Carlisle Floyd’s Of Mice and Men is not an easy opera. Far from it. But it’s one of that sits with you – even burns into you afterwards. It’s not about ‘enjoying it’; rather it’s about finding it meaningful. Director Kristine McIntyre’s production for the Lyric Opera of Kansas City, enhanced by evocative singing, Kara Harmon’s brilliant costumes, Kate Ashton’s clever lighting and Luke Cantarella’s deft sets didn’t disappoint.

If a classic tragedy is about the fall of a person from ‘high estate’, this is not one. In John Steinbeck’s 1937 novella, the males are already the ‘deplorables’: wave upon wave of migrant workers that form part of California’s history, who end their lives as they began, emotionally as well as socioeconomically destitute, living under odds they can never hope to overcome.
Floyd’s music, like Steinbeck’s narrator, is omniscient about all of this. With Joseph Mechavich wielding the baton, the orchestra caught foreboding in every rhythm, in every alignment of instrumentation, every interval (lots of open fourths and fifths). Music, you could say, gives the story away from the start. Or the frequent injections of anti-music. The first sound we hear indeed is a discordant siren. Vulnerable men are being hunted. The orchestra was at its most convincing in the most cinematically pacy moments.
Another composer might have allowed us to be lulled by the beauty and innocence of man-child Lennie Small and the endearing co-dependence of Lennie and George Milton’s relationship in a hardscrabble world. One could certainly have imagined in another composer’s hands a lush, indulgent lyricism, even sentimentality, at times. Not Floyd. His soundscape keeps you on psychic alert from the very start.

Floyd therefore expects a lot from his audience. He wants us to sit in extreme discomfort for the duration. Mechavich’s job (and the cast’s) was not to let up. As Lennie, Matthew Pearce was excellent: a decent tenor (with plaintive high notes) complemented by sensitive acting: he had all the tics, flapping arms, the rocking of someone with a crippling sensory disorder.
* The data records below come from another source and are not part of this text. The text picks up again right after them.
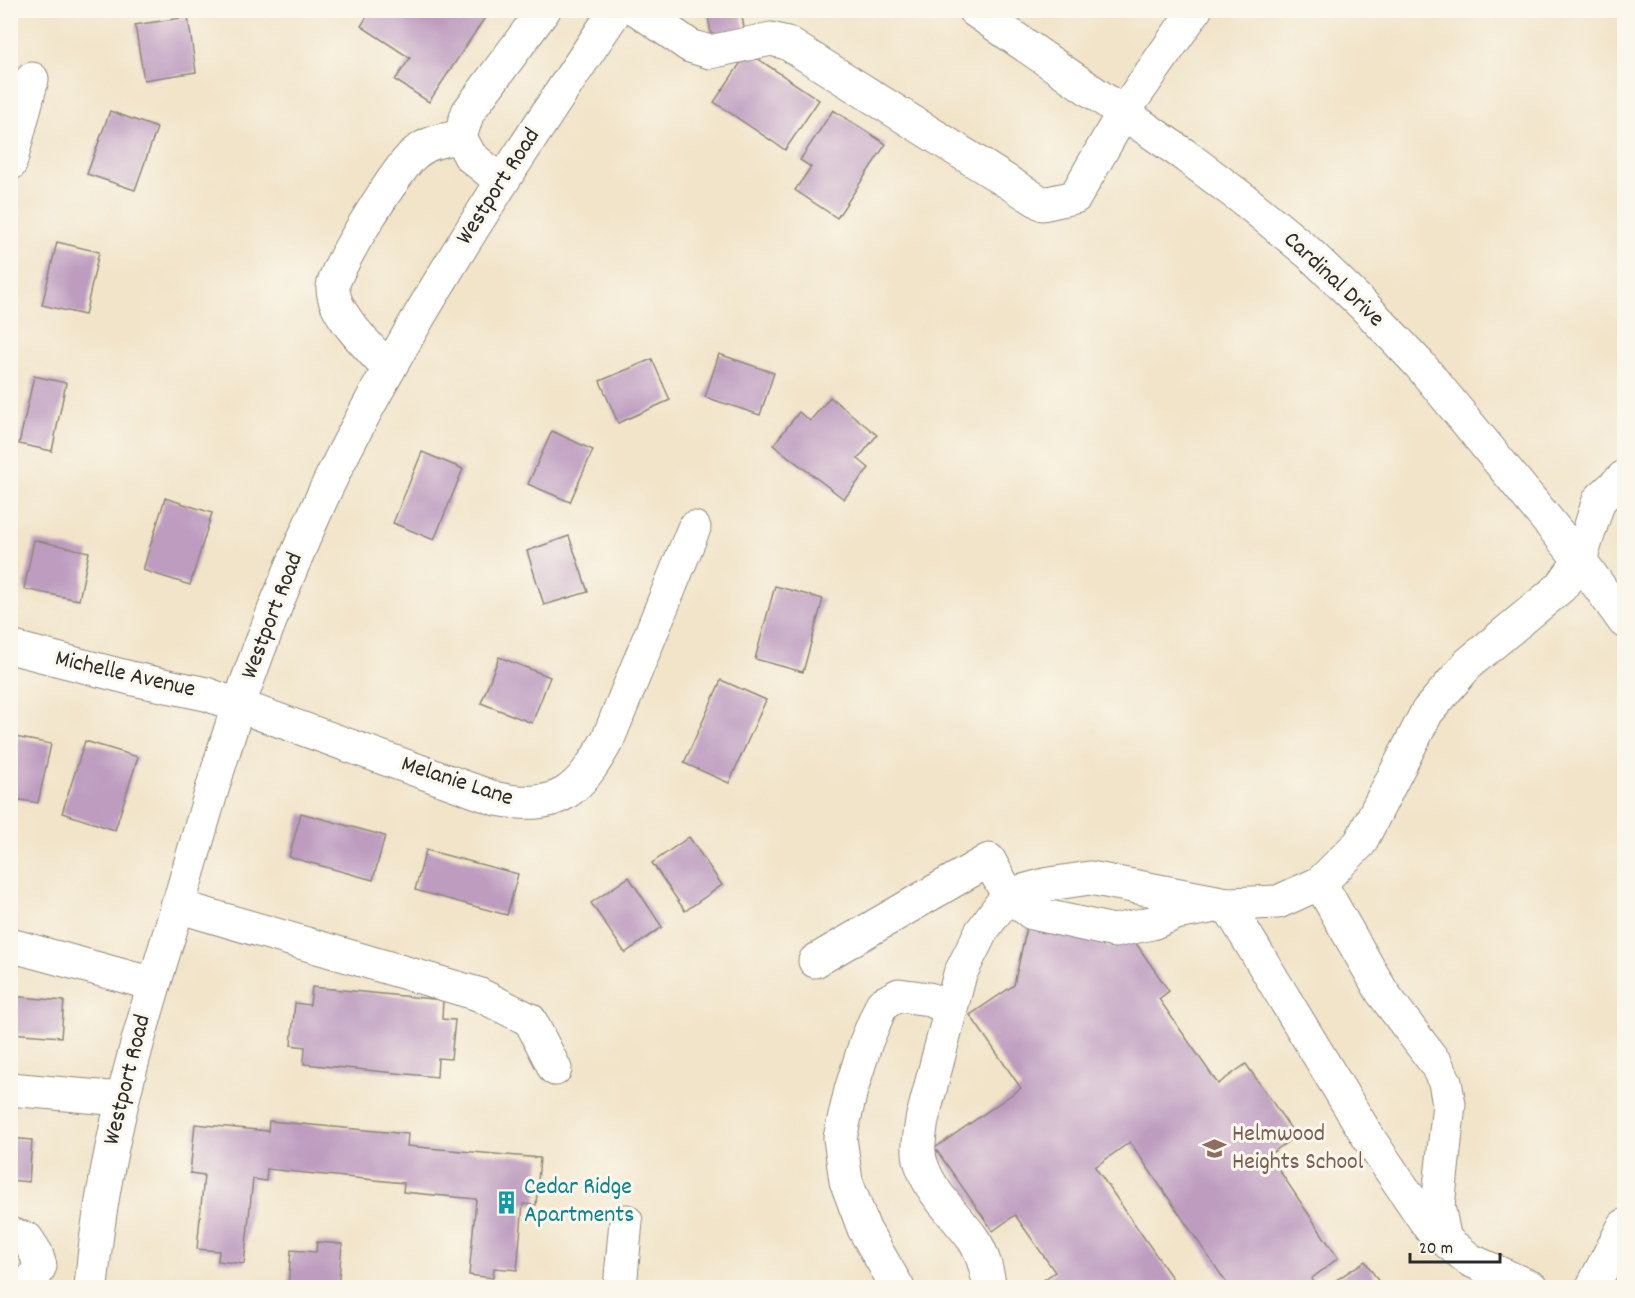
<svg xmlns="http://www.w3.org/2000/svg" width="1635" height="1298" font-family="Dekko,sans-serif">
	<rect width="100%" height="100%" fill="#fbf7ec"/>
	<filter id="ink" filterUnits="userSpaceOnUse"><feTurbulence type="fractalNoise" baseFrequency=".0167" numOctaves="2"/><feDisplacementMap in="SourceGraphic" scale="12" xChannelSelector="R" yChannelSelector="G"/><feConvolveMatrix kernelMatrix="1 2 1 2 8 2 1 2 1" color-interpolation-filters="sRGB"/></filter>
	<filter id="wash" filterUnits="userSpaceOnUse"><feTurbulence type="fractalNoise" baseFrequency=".008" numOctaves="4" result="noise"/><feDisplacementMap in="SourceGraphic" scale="24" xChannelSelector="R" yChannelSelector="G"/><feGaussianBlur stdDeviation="1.35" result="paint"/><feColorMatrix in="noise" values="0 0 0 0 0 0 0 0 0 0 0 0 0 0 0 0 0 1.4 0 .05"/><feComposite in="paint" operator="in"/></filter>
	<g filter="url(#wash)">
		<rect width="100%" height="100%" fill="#f1e4c9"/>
		<g id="blocks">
			<!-- building -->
			<g fill="#bd9cc0">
				<path d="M371,10h119l-61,92 -34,-22 15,-22 -49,-32z"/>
				<path d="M707,10h34l5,30 -33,6z"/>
				<path d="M188,17l8,55 -52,8 -9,-55z"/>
				<path d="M748,52l71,48 -34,50 -71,-48z"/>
				<path d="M833,110l53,34 -49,74 -42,-28 16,-23 -11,-7z"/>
				<path d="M110,111l47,17 -22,62 -48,-16z"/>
				<path d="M57,242l42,10 -14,63 -43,-10z"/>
				<path d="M719,354l55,19 -14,42 -55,-18z"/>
				<path d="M652,359l18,41 -52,23 -18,-42z"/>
				<path d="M34,376l32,7 -14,68 -33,-7z"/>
				<path d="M830,397l47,38 -19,24 11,9 -25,31 -71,-54 26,-33 11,9z"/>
				<path d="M552,431l41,19 -23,52 -42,-18z"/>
				<path d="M422,452l41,17 -29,71 -41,-17z"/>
				<path d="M165,498l47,15 -22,72 -47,-15z"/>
				<path d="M569,536l19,56 -44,13 -17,-54z"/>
				<path d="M34,540l55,12 -10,48 -55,-11z"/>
				<path d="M775,586l48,13 -20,73 -48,-13z"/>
				<path d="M499,657l51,20 -18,46 -51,-20z"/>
				<path d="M721,680l45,20 -37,83 -45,-20z"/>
				<path d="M10,736l41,8 -13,59 -28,-5z"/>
				<path d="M85,741l53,16 -23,73 -53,-17z"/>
				<path d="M301,813l84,23 -12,44 -84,-23z"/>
				<path d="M689,837l33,48 -37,26 -33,-48z"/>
				<path d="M426,850l92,24 -11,41 -92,-25z"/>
				<path d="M629,877l33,50 -37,26 -34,-50z"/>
				<path d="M1027,926l88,22 16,-12 38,55 -10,8 59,85 28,-20 50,72 -27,19 69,103 -27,21 5,9h-86l-100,-146 -35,25 84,121h-147l23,-16 -40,-57 -22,16 -58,-83 86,-60 -51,-73 44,-30z"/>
				<path d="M312,987l131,13 -1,19 13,1 -4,39 -13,-1 -1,19 -133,-13 1,-17 -14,-2 4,-42 15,2z"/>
				<path d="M10,996l54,5 -3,36 -51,-4z"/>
				<path d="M269,1121l139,13 -1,12 133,12 -4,47 -13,-1 -6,66 -23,-2 -1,10 -24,-3 7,-76 -73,-7 1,-9 -137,-14 -1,12 -13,-2 -9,85 -26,-3 1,-10 -22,-2 7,-74 -14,-2 5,-49 73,7z"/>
				<path d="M10,1138l22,2 -3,42 -19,-2z"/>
				<path d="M317,1242l25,2 -4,44h-50l3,-38 25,2z"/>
				<path d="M1365,1261l18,27h-59z"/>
			</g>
		</g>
	</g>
	<g filter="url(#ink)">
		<use href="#blocks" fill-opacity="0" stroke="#8e887a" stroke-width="1.5"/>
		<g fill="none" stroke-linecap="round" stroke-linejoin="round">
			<defs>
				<g id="minor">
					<path d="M638,10l52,36 20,6 61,-13 16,4 256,161 32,-7 48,-84 72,-103"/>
					<path d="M10,164l22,-85"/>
					<path d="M502,182l-32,-26 -10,-19 8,-25 76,-102"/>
					<path d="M389,369c-17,-19 -57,-56 -56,-82 1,-19 65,-119 81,-133 14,-12 28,-14 46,-17"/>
					<path d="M10,647l124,32 72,15 291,105c63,12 82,-8 111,-60l86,-211"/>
					<path d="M1320,883l62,109 54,72 9,18 4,22 -11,102 7,34"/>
					<path d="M177,906l301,88 52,26 25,49"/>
					<path d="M10,945l143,39"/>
					<path d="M815,961l174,-101 19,35 41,-11 41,-6 137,26 51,-2 42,-19 40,-40 67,-131 42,-49 92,-76 19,-27 19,-60 25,-23"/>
					<path d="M10,1089l111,10"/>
					<path d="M10,1234l17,5 9,14 4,13 -8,15 -9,7"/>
					<path d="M91,1288c11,-132 48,-257 87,-382 20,-67 38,-135 61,-202 24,-68 51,-136 81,-202 19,-42 41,-83 64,-124 70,-127 151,-247 232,-368"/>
					<path d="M620,1288l6,-67"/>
					<path d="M898,1288l-34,-59 -18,-48 -6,-43 11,-48 15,-48 16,-38 17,-9 30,4 22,11"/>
					<path d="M990,1288c-3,-17 -7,-35 -17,-49 -17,-24 -41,-44 -51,-73 -6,-14 -2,-31 0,-46l38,-146 21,-42 27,-37 24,18 82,18 38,-8 24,-10 51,-9 143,236 60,88 40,32 62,28"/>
					<path d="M1592,1288l32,-62"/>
				</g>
				<path id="major" d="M974,10l209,144 64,48 62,51 57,55 54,57 160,195 44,61"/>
			</defs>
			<!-- minor casing -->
			<use href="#minor" stroke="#8e887a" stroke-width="35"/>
			<!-- major casing -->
			<use href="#major" stroke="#8e887a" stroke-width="35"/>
			<!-- minor -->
			<use href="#minor" stroke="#fff" stroke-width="33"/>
			<!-- major -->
			<use href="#major" stroke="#fff" stroke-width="33"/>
		</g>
	</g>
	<!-- icons -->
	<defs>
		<symbol id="school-bare" viewBox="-9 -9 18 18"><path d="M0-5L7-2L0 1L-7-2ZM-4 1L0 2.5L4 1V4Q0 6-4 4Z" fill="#8d6e63" stroke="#fbf7ec" stroke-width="2.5" paint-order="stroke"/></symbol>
		<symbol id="building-bare" viewBox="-9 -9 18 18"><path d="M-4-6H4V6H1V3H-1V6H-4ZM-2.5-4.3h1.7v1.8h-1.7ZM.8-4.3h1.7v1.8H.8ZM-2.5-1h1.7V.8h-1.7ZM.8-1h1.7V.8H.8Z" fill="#0f9aa8" stroke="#fbf7ec" stroke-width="2.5" paint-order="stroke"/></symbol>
	</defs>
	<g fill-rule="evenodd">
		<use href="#school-bare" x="1198" y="1132" width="33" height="33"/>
		<use href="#building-bare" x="490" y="1186" width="33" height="33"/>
	</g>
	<g text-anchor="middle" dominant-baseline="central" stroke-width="6" stroke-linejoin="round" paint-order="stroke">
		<!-- street labels -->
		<g font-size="24" fill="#2b2b2b" stroke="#fbf7ec">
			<text transform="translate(499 187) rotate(-57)">Westport Road</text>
			<text transform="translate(1333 280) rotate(43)">Cardinal Drive</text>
			<text transform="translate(273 616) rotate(-69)">Westport Road</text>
			<text transform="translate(125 675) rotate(13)">Michelle Avenue</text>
			<text transform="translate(457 782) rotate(18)">Melanie Lane</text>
			<text transform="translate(128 1080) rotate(-76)">Westport Road</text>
		</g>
		<!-- education labels -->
		<g font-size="24" fill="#785e54" stroke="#fbf7ec" text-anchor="start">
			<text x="1232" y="1135">Helmwood<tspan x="1232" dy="28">Heights School</tspan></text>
		</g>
		<!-- culture labels -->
		<g font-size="24" fill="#0d838f" stroke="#fbf7ec" text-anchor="start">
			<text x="524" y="1188">Cedar Ridge<tspan x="524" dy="28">Apartments</tspan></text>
		</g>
	</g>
	<!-- margin -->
	<rect width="1635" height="1298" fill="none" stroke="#fbf7ec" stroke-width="36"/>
	<!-- scale -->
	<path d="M1410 1253v9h90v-9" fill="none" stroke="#2b2b2b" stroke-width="3"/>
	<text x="1419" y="1253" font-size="18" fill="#2b2b2b" stroke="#fbf7ec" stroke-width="4.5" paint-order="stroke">20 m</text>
</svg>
But his desperate need, his touch hunger, allow the others around him to become more human, to dare to dream a dream. (The tragic irony is that his touch hunger is also unintentionally fatal).
Sara Gartland as the sole female, the unnamed ‘Curley’s wife’, boasted an electric shock of a soprano, in keeping with her brazen, but vulnerable character. Wayne Tigges as Candy was a strong bass baritone. In one of the most brutal moments of the whole opera, moments after they discover Curley’s wife corpse, he asks George if the two of them can still go in on the dream (minus Lennie). The answer is, of course, no; he was ever only a third wheel. His singing of a curse over the corpse was savage.
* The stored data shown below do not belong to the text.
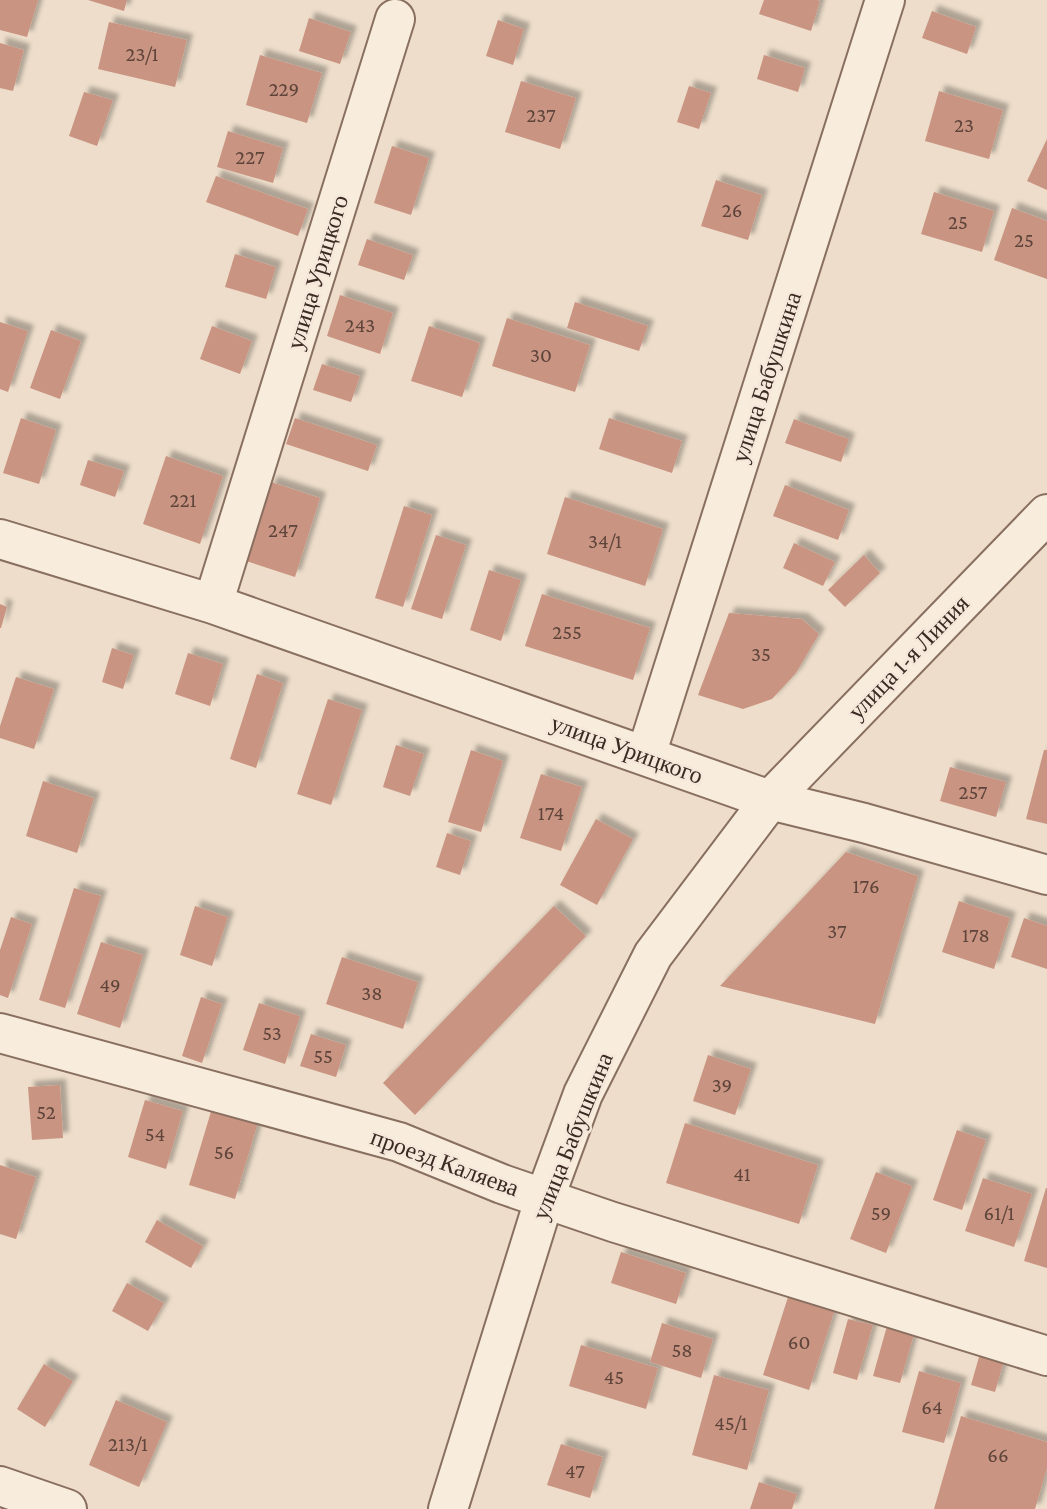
<svg xmlns="http://www.w3.org/2000/svg" width="1047" height="1509" font-family="'Crimson Pro',serif">
  <style>
    .building { fill: #c99482; filter: url(#shadow) }
    .lines { fill: none; stroke-linecap: round; stroke-linejoin: round }
    .minor-casing { stroke: #896f5f; stroke-width: 42 }
    .tertiary-casing { stroke: #896f5f; stroke-width: 42 }
    .minor { stroke: #f8ecdd; stroke-width: 38 }
    .tertiary { stroke: #f8ecdd; stroke-width: 38 }
    .labels { text-anchor: middle; dominant-baseline: central; stroke-width: 5; stroke-linejoin: round; paint-order: stroke }
    .number-label { font-size: 21px; fill: #5e443a }
    .street-label { font-size: 24px; fill: #3a2a22; stroke: #f5e8da }
  </style>
  <defs>
    <filter id="shadow"><feDropShadow dx="6" dy="-6" stdDeviation="2" flood-color="#0004"/></filter>
  </defs>
  <rect width="100%" height="100%" fill="#edddca"/>
  <path class="building" d="M0 0H38L27 37 0 30Z
    M88 0H127L124 11Z
    M764 0H817L820 1 811 31 759 14Z
    M932 11 976 27 967 54 922 38Z
    M309 18 351 32 340 64 299 51Z
    M498 20 524 29 513 65 486 56Z
    M109 22 187 40 175 87 98 69Z
    M0 43 24 50 13 91 0 88Z
    M260 55 322 73 307 123 246 105Z
    M764 55 805 68 798 92 757 79Z
    M521 81 576 98 560 149 505 132Z
    M689 86 711 93 699 129 677 122Z
    M939 91 1003 110 989 159 925 141Z
    M84 92 113 100 97 146 69 136Z
    M228 131 283 148 273 183 217 167Z
    M1047 139V190L1027 181Z
    M392 146 429 158 411 215 374 203Z
    M216 176 308 209 298 236 206 202Z
    M716 180 762 195 748 240 701 226Z
    M934 192 994 211 982 252 921 234Z
    M1012 208 1047 221V279L994 260Z
    M367 239 413 255 404 280 358 265Z
    M235 254 276 267 266 299 225 287Z
    M340 295 393 313 380 354 327 336Z
    M575 302 648 326 639 351 567 328Z
    M507 318 590 345 575 392 492 366Z
    M0 322 28 331 8 392 0 389Z
    M212 326 252 341 240 374 200 359Z
    M429 326 480 343 462 397 411 381Z
    M51 330 81 341 60 399 30 388Z
    M322 364 360 376 351 402 313 390Z
    M21 418 56 430 39 484 3 473Z
    M295 418 377 445 368 471 286 444Z
    M609 418 682 441 672 473 599 449Z
    M794 419 849 439 841 462 785 443Z
    M166 456 223 476 200 544 143 524Z
    M88 460 124 471 115 497 80 485Z
    M271 482 320 498 295 577 246 561Z
    M785 485 849 510 838 540 773 516Z
    M565 497 663 529 645 586 547 554Z
    M404 506 432 515 403 607 375 598Z
    M436 535 466 545 442 619 411 609Z
    M794 543 835 562 823 586 783 568Z
    M864 555 880 573 845 607 828 590Z
    M489 570 521 580 501 641 470 630Z
    M542 594 650 628 633 680 525 646Z
    M0 604 7 607 1 628H0Z
    M729 613 802 619 819 634 796 673 772 699 743 709 698 695Z
    M112 648 134 655 123 689 102 682Z
    M188 653 223 664 210 706 175 694Z
    M257 674 283 683 256 768 230 759Z
    M16 677 54 689 34 749 0 738V726Z
    M328 699 362 710 331 805 297 794Z
    M396 745 424 754 410 796 383 787Z
    M471 750 503 761 481 832 448 822Z
    M1044 750H1047V824L1026 819Z
    M950 767 1006 782 996 817 940 801Z
    M541 774 582 787 561 851 520 838Z
    M43 781 94 798 77 853 26 836Z
    M596 819 633 839 597 905 560 885Z
    M447 833 471 841 460 875 436 867Z
    M846 852 918 876 875 1024 720 986Z
    M74 888 101 896 65 1008 39 1000Z
    M959 901 1010 918 994 969 942 952Z
    M195 906 228 917 212 966 180 955Z
    M554 906 586 936 415 1115 383 1083Z
    M11 917 32 924 8 998 0 995V950Z
    M1024 918 1047 926V969L1011 957Z
    M101 942 143 955 120 1028 77 1014Z
    M342 957 418 982 403 1029 326 1004Z
    M201 997 222 1004 202 1063 182 1056Z
    M259 1003 300 1016 285 1064 243 1050Z
    M311 1034 346 1045 336 1077 300 1066Z
    M708 1055 751 1069 735 1115 693 1101Z
    M60 1085 63 1138 32 1140 28 1087Z
    M145 1100 183 1111 166 1169 128 1157Z
    M213 1105 259 1119 235 1199 189 1185Z
    M685 1123 818 1165 799 1224 666 1183Z
    M957 1130 986 1140 962 1210 933 1200Z
    M0 1165 36 1177 16 1239 0 1234Z
    M876 1172 912 1186 886 1253 850 1239Z
    M983 1178 1032 1194 1014 1247 965 1231Z
    M1046 1188H1047V1268L1024 1261Z
    M157 1220 203 1246 191 1268 145 1242Z
    M621 1252 686 1273 676 1304 611 1283Z
    M127 1283 164 1303 148 1331 112 1311Z
    M789 1294 835 1309 809 1390 763 1375Z
    M848 1319 873 1325 857 1380 833 1373Z
    M662 1323 713 1339 701 1378 650 1362Z
    M887 1326 914 1334 900 1383 873 1376Z
    M581 1345 658 1368 646 1409 569 1386Z
    M981 1350 1005 1357 995 1392 971 1385Z
    M44 1364 73 1381 45 1427 17 1409Z
    M919 1371 961 1383 944 1443 902 1432Z
    M714 1375 769 1390 747 1470 692 1455Z
    M116 1400 167 1422 139 1487 89 1465Z
    M961 1416 1047 1442V1468L1035 1509H934Z
    M561 1444 603 1457 590 1498 547 1485Z
    M759 1482 797 1494 792 1509H750Z"/>
  <g class="lines">
    <defs>
      <path id="minor" d="M0 539 213 604 770 800 864 823 1047 875
        M213 604 395 19
        M646 755 885 0
        M0 1033 399 1142 502 1184 613 1222 1047 1356
        M0 1486 67 1509"/>
      <path id="tertiary" d="M448 1509 545 1197 583 1094 653 955 770 800 1047 514"/>
    </defs>
    <use href="#minor" class="minor-casing"/>
    <use href="#tertiary" class="tertiary-casing"/>
    <use href="#minor" class="minor"/>
    <use href="#tertiary" class="tertiary"/>
  </g>
  <g class="labels">
    <g class="number-label">
      <text x="142" y="54">23/1</text>
      <text x="284" y="89">229</text>
      <text x="541" y="115">237</text>
      <text x="964" y="125">23</text>
      <text x="250" y="157">227</text>
      <text x="732" y="210">26</text>
      <text x="958" y="222">25</text>
      <text x="1024" y="240">25</text>
      <text x="360" y="325">243</text>
      <text x="541" y="355">30</text>
      <text x="183" y="500">221</text>
      <text x="283" y="530">247</text>
      <text x="605" y="541">34/1</text>
      <text x="567" y="632">255</text>
      <text x="761" y="654">35</text>
      <text x="973" y="792">257</text>
      <text x="551" y="813">174</text>
      <text x="866" y="886">176</text>
      <text x="837" y="931">37</text>
      <text x="976" y="935">178</text>
      <text x="110" y="985">49</text>
      <text x="372" y="993">38</text>
      <text x="272" y="1033">53</text>
      <text x="323" y="1056">55</text>
      <text x="722" y="1085">39</text>
      <text x="46" y="1112">52</text>
      <text x="155" y="1134">54</text>
      <text x="224" y="1152">56</text>
      <text x="742" y="1174">41</text>
      <text x="881" y="1213">59</text>
      <text x="999" y="1213">61/1</text>
      <text x="799" y="1342">60</text>
      <text x="682" y="1350">58</text>
      <text x="614" y="1377">45</text>
      <text x="932" y="1407">64</text>
      <text x="731" y="1423">45/1</text>
      <text x="128" y="1444">213/1</text>
      <text x="998" y="1455">66</text>
      <text x="575" y="1471">47</text>
    </g>
    <g class="street-label">
      <text transform="translate(317 272) rotate(-73)">улица Урицкого</text>
      <text transform="translate(766 377) rotate(-72)">улица Бабушкина</text>
      <text transform="translate(908 657) rotate(-46)">улица 1-я Линия</text>
      <text transform="translate(627 749) rotate(20)">улица Урицкого</text>
      <text transform="translate(572 1136) rotate(-68)">улица Бабушкина</text>
      <text transform="translate(445 1162) rotate(20)">проезд Каляева</text>
    </g>
  </g>
</svg>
I loved the way the characters sang of hope in their dreams, especially in the duet between Lennie and John Moore’s George, but their polytonal music doesn’t allow hope at a sonic level. The unrelenting nature of this could get quite unbearable in Acts 1 and 2 – the only emotional counterpoint coming from the old dog and cute puppy on stage. By Act 3, I was convinced by the integrity of Floyd’s choices and was willing to forgo emotional respite in the interest of the final denouement.
It is a brilliantly conceived scene. When George and Lennie ritually ‘repeat’ their American Dream sequence for the final time, George has a gun in his hands and the others are baying off-stage for Lennie’s blood. When Lennie does see the little farm in his mind’s eye (and those rabbits), Floyd allows the orchestra to indulge in truly harmonic lyricism and the picture perfect farm in the video projection is saturated in colour. We ‘see’ it and ‘hear’ it just as he sees it. It’s beautiful, it’s vivid... but it doesn’t last. Another anti-music moment follows: the shot that kills the man-child, as colour bleaches from the projection. George is left rocking and clutching Lennie’s hat in his hands, paradoxically Lennie-like in his brutal sensory deprivation.

The mise-en-scène was altogether first-rate. The costumes presented a highly realistic Dorothea Lange look-book, from vintage denim to Candy’s baggy cardigan, cool-man Slim’s cuffed jeans, Curley’s wife’s floral dress, and the variety of hats. The bunkhouse was an authentic space, right down to the army-camp blankets.
There was a beautifully observed moment after they put down the dog. Candy has already retreated to his bed in despair, but now some of the other men fall in too, pretty much curling up into the foetal position. At that point, tenor David Pelino sings a moving ballad about “movin’ on”. After George shoots Lennie (like dog, like man), Pelino comes in again. But this time he doesn’t sing, he just hums the same tune. Sometimes, there are no words.